Antimony trisulfide (Sb2S3) is found in nature as the crystalline mineral stibnite and the amorphous red mineral (actually a mineraloid) metastibnite. It is manufactured for use in safety matches, military ammunition, explosives and fireworks. It is also used as a friction material in brake linings. It is a critical primer material for military applications and tracer bullets. It also is used in the production of ruby-colored glass and in plastics as a flame retardant. Historically the stibnite form was used as a grey pigment in paintings produced in the 16th century. In 1817, the dye and fabric chemist, John Mercer discovered the non-stoichiometric compound Antimony Orange (approximate formula Sb2S3*Sb2O3), the first good orange pigment available for cotton fabric printing.

Antimony trisulfide was also used as the image sensitive photoconductor in vidicon camera tubes. It is a semiconductor with a direct band gap of 1.8–2.5 eV. With suitable doping, p and n type materials can be produced.

== Preparation and reactions ==
Sb2S3 can be prepared from the elements at temperature 500–900 °C:

2 Sb + 3 S → Sb2S3

Sb2S3 is precipitated when H2S is passed through an acidified solution of Sb(III). This reaction has been used as a gravimetric method for determining antimony, bubbling H2S through a solution of Sb(III) compound in hot HCl deposits an orange form of Sb2S3 which turns black under the reaction conditions.

Sb2S3 is readily oxidised, reacting vigorously with oxidising agents. It burns in air with a blue flame. It reacts with incandescence with cadmium, magnesium and zinc chlorates. Mixtures of Sb2S3 and chlorates may explode.

In the extraction of antimony from antimony ores the alkaline sulfide process is employed where Sb2S3 reacts to form thioantimonate(III) salts (also called thioantimonite):
3 Na2S + Sb2S3 → 2 Na3SbS3

A number of salts containing different thioantimonate(III) ions can be prepared from Sb2S3. These include:
[SbS3](3−), [SbS2]−, [Sb2S5](4−), [Sb4S9](6−), [Sb4S7](2−) and [Sb8S17](10−)
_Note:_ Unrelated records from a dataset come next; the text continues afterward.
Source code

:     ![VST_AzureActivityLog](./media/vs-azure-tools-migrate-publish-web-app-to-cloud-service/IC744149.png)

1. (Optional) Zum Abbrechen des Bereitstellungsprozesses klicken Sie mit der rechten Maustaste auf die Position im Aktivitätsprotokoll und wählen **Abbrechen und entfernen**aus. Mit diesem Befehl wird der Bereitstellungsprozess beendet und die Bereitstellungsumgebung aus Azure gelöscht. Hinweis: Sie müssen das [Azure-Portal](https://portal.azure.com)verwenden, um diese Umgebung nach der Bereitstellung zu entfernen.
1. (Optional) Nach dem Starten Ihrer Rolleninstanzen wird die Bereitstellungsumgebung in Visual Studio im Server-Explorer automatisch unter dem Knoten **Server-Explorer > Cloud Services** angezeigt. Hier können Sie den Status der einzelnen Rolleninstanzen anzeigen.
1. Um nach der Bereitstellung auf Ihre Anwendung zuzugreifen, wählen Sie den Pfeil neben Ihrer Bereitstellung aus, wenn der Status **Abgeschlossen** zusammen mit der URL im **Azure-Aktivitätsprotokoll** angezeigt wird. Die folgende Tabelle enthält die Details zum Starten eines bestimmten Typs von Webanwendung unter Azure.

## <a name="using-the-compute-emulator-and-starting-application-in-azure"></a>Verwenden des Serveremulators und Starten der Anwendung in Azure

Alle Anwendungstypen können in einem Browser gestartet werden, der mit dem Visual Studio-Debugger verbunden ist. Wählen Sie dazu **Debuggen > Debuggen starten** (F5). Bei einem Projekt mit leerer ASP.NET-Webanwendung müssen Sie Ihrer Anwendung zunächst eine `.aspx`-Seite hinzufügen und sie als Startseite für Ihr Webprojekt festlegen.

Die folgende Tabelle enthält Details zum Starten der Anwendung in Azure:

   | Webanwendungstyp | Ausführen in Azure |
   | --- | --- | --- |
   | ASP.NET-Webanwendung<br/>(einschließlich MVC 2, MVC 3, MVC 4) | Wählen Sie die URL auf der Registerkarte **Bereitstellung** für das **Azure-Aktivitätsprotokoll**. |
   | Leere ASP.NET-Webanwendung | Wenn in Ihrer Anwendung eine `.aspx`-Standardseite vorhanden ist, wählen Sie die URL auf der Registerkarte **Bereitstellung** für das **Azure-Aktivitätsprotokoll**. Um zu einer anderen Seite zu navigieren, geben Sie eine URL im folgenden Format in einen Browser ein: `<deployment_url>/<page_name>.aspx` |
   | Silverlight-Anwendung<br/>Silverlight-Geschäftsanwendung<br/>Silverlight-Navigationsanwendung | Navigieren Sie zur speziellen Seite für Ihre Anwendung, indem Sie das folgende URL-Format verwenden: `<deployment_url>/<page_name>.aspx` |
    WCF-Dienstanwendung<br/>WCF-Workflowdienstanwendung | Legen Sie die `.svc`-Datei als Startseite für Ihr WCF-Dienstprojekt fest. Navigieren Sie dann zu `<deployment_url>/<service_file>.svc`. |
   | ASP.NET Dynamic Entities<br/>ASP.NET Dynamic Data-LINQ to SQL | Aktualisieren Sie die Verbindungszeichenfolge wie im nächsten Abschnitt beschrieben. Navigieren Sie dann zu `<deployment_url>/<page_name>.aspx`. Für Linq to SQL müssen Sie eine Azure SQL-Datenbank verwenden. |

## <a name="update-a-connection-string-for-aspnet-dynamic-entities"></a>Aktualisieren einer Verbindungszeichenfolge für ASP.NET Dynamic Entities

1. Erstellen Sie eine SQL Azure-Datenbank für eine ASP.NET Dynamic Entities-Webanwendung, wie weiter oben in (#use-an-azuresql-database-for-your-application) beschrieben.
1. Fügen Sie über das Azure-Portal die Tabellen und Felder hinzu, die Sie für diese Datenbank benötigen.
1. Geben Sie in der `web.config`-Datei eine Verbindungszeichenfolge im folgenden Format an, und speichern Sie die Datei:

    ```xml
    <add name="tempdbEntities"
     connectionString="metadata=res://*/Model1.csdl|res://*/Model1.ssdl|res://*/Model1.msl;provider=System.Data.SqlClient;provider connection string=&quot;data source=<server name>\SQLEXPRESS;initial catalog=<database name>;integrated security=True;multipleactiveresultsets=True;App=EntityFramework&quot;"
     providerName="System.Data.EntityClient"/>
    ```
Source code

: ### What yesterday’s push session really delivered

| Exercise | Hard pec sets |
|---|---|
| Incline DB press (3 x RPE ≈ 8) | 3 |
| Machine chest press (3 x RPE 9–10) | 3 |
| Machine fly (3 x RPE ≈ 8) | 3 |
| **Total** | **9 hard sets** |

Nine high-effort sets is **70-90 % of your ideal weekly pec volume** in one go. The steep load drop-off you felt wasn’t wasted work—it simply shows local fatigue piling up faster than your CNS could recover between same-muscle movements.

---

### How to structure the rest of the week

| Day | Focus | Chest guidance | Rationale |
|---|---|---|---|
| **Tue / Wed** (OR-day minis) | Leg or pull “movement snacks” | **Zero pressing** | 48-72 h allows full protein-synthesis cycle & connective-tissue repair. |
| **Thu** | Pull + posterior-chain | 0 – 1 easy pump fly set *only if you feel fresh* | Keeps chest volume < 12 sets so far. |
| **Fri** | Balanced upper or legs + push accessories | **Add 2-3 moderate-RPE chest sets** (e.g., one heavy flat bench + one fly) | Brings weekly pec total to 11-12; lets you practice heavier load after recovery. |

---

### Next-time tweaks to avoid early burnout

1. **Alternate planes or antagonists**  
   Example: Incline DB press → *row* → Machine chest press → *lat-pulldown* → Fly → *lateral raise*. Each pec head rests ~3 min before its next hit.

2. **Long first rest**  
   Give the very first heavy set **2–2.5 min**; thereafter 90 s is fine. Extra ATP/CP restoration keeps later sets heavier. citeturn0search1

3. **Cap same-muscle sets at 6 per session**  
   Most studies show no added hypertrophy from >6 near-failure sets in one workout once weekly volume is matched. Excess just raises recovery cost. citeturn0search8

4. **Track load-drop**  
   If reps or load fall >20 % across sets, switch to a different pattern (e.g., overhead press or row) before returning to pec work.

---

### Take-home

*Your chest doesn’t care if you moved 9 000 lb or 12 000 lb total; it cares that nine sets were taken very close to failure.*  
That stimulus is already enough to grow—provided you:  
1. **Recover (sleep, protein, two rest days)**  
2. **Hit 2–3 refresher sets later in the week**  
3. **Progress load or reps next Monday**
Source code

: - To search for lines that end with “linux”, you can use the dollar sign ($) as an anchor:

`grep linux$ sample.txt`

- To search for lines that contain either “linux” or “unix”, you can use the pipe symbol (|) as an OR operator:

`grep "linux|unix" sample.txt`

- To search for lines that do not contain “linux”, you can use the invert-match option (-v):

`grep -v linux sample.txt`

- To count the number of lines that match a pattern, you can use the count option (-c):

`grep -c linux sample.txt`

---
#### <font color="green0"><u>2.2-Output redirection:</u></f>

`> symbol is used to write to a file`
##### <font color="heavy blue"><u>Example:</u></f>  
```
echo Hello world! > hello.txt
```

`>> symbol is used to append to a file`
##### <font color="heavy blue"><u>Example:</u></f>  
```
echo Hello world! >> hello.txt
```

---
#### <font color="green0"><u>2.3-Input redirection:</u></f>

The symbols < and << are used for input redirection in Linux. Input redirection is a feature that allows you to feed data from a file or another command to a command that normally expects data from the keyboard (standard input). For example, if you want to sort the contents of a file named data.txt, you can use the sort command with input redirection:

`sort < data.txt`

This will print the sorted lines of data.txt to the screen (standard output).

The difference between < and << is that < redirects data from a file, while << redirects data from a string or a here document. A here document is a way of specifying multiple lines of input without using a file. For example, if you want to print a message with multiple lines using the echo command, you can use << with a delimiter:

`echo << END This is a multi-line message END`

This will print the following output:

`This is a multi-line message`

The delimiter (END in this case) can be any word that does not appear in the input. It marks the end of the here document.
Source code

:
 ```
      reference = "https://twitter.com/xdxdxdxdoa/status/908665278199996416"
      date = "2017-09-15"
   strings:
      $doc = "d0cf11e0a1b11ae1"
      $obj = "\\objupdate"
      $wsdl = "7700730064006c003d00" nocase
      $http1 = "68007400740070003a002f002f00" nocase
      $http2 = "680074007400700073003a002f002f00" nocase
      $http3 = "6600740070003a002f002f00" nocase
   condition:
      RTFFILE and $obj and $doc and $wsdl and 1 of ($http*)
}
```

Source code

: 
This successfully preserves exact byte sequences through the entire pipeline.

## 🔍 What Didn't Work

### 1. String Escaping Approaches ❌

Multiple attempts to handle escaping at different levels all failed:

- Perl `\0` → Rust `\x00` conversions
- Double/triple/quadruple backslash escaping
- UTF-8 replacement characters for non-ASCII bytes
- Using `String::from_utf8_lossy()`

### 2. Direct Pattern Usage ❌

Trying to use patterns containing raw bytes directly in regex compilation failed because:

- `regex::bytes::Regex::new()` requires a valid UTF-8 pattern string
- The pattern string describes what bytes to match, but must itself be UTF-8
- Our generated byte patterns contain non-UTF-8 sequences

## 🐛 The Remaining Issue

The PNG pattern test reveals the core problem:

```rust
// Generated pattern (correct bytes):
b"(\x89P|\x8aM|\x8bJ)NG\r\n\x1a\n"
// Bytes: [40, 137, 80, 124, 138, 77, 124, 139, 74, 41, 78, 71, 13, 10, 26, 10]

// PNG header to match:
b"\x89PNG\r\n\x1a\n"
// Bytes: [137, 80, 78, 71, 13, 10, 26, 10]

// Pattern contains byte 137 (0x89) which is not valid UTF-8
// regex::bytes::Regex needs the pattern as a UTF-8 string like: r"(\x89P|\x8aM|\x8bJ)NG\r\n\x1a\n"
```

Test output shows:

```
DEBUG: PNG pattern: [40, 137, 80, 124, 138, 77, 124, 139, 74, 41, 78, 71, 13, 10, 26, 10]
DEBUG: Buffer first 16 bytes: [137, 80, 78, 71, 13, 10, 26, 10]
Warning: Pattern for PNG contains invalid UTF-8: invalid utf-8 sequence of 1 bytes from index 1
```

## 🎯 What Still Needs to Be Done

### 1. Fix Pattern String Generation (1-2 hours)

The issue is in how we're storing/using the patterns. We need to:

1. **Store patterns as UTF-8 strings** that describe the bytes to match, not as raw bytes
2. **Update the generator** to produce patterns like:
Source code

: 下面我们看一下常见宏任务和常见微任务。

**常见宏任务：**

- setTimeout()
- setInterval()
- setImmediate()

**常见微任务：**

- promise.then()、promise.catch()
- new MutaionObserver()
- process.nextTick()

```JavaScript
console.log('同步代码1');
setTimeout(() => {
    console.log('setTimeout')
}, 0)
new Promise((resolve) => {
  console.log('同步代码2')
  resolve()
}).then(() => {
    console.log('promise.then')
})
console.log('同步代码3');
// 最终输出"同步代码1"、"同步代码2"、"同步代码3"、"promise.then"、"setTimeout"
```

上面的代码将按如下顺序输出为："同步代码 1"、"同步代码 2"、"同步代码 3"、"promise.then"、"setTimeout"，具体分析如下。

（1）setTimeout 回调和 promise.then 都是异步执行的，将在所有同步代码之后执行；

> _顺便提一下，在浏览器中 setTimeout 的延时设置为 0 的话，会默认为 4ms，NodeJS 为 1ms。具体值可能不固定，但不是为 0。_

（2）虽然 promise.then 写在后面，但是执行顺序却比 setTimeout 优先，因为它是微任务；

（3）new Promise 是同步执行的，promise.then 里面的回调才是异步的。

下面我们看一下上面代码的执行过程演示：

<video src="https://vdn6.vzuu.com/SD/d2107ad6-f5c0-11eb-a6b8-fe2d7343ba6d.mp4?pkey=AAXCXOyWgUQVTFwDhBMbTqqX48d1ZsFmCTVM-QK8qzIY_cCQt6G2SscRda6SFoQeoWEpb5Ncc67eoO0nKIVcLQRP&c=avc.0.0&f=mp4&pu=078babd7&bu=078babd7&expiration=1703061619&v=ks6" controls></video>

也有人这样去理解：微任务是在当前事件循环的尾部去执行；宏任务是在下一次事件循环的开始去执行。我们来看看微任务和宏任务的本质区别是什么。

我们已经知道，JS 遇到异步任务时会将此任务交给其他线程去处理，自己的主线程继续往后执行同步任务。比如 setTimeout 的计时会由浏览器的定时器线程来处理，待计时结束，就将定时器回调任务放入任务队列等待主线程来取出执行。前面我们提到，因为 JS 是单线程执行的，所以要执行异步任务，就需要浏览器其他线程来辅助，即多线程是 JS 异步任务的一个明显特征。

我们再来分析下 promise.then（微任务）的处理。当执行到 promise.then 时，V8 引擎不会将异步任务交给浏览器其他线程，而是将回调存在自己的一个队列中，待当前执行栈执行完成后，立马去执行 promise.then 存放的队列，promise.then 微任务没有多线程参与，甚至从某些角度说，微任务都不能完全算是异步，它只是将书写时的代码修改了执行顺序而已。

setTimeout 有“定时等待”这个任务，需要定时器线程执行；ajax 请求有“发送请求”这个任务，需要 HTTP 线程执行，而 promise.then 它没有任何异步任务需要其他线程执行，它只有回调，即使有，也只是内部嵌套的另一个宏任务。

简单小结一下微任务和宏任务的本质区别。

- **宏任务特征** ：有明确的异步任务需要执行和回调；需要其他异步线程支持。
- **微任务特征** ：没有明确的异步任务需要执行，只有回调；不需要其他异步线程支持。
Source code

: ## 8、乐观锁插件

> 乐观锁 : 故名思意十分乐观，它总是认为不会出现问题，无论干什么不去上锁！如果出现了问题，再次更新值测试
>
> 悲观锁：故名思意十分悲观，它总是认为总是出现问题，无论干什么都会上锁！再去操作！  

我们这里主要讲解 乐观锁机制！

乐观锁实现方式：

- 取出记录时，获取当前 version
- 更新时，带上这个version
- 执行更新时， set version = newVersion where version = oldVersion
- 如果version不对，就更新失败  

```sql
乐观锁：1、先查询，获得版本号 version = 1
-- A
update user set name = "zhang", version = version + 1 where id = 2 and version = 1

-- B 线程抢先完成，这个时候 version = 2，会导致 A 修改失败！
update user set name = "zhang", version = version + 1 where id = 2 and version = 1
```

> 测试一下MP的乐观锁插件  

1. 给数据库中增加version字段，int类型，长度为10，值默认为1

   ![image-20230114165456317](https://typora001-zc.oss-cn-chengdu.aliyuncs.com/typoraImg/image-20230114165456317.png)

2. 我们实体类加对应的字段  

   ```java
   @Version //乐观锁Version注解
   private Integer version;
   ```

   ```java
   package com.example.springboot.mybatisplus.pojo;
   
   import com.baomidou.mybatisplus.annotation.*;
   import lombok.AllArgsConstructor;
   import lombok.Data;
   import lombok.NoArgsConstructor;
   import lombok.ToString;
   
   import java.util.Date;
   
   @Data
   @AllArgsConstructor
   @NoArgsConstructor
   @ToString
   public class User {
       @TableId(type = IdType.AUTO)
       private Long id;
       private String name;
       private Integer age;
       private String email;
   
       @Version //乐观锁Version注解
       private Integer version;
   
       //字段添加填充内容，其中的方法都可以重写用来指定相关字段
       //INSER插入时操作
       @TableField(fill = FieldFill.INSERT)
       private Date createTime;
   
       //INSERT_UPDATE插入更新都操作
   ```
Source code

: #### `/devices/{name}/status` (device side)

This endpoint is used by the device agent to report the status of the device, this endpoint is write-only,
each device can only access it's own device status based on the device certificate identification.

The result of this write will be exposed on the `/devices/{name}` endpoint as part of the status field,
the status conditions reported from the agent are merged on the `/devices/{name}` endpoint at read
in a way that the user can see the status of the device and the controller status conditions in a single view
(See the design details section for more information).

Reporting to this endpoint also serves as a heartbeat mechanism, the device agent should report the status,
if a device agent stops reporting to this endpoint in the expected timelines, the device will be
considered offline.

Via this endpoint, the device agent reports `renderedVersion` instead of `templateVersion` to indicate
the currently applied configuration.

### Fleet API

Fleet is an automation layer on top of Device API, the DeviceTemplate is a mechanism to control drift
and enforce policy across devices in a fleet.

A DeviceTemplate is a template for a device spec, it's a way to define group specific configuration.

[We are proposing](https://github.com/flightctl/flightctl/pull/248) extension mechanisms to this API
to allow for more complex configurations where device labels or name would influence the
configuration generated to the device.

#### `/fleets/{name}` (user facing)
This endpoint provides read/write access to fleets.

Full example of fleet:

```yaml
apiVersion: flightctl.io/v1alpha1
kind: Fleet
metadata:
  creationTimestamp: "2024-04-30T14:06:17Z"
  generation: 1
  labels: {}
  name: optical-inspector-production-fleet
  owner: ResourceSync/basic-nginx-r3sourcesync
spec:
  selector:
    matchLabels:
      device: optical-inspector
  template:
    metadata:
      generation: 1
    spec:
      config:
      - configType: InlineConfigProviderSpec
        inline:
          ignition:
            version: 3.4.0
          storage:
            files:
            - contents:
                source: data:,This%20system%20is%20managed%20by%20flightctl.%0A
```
Schlippe's salt, Na3SbS4*9H2O, a thioantimonate(V) salt is formed when Sb2S3 is boiled with sulfur and sodium hydroxide. The reaction can be represented as:
Sb2S3 + 3 S(2−) + 2 S → 2 [SbS4](3−)

==Structure==
The structure of the black needle-like form of Sb2S3, stibnite, consists of linked ribbons in which antimony atoms are in two different coordination environments, trigonal pyramidal and square pyramidal. Similar ribbons occur in Bi2S3 and Sb2Se3. The red form, metastibnite, is amorphous. Recent work suggests that there are a number of closely related temperature dependent structures of stibnite which have been termed stibnite (I) the high temperature form, identified previously, stibnite (II) and stibnite (III). Other paper shows that the actual coordination polyhedra of antimony are in fact SbS7, with (3+4) coordination at the M1 site and (5+2) at the M2 site. These coordinations consider the presence of secondary bonds. Some of the secondary bonds impart cohesion and are connected with packing.